We have also been instructed not to attach stigma to more serious mental health conditions such as schizophrenia. Being scared of a schizophrenic, we are told, is simply wrong. The academic Dr Peter Morrall addressed this issue in a paper written in 2002, entitled ‘Madness, Murder and Media’: ‘I argue here that the media is not simply engaging in yet another a “moral panic” by highlighting “mad murders”, but reflecting justifiable anxiety about the perceived danger from mentally disordered people in the community and the apparent ineptitude of mental health services and personnel.’

The most recent — and most ludicrous — manifestation of stigma-banning is of course ‘fat-shaming’ or ‘body-shaming’: a dreadful thing which we should never, ever do. The state of being a sweating, wheezing, gargantuan lard-bucket, you see, is not a question of personal irresponsibility and thus a matter for guilt and shame; that weightiness has been imposed on the individual by nameless external agents.

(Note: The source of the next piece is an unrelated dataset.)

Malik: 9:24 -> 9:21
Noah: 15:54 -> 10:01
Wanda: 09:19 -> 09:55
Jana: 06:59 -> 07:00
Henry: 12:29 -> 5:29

As a consequence, 40 per cent of kids in London and more than 36 per cent of British adults are classified as overweight. The reason they are overweight is that they eat too much and get too little exercise. It is the individual’s fault, not the fault of multinational food companies or — even more ridiculously — poverty. I wonder what the rate of obesity would be if there was a bit more vindictive and pointed fat-shaming around?

What Durham University and the rest of them get wrong is that stigma is not arbitrary, but a function of social cohesiveness. It works.